Aim of the task
Your copy should match the records below word for word and contain no pictures.

Hardware design source data

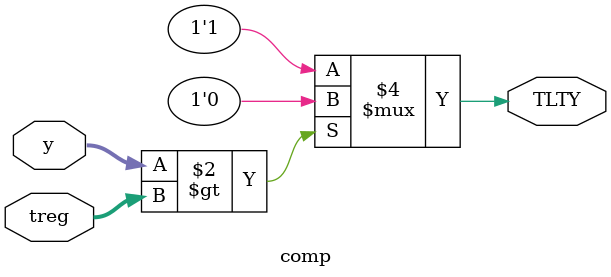
<source format=v>
`timescale 1ns/1ns
module comp(input [15:0]treg , input [7:0] y ,output reg TLTY);
   always@(y , treg ) begin
  if(y > treg)
   TLTY =0;
 else TLTY=1;
 end 
 endmodule
</source>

Answer for this exercise
<source format=v>
`timescale 1ns/1ns
module comp(input [15:0]treg , input [7:0] y ,output reg TLTY);
   always@(y , treg ) begin
  if(y > treg)
   TLTY =0;
 else TLTY=1;
 end 
 endmodule
</source>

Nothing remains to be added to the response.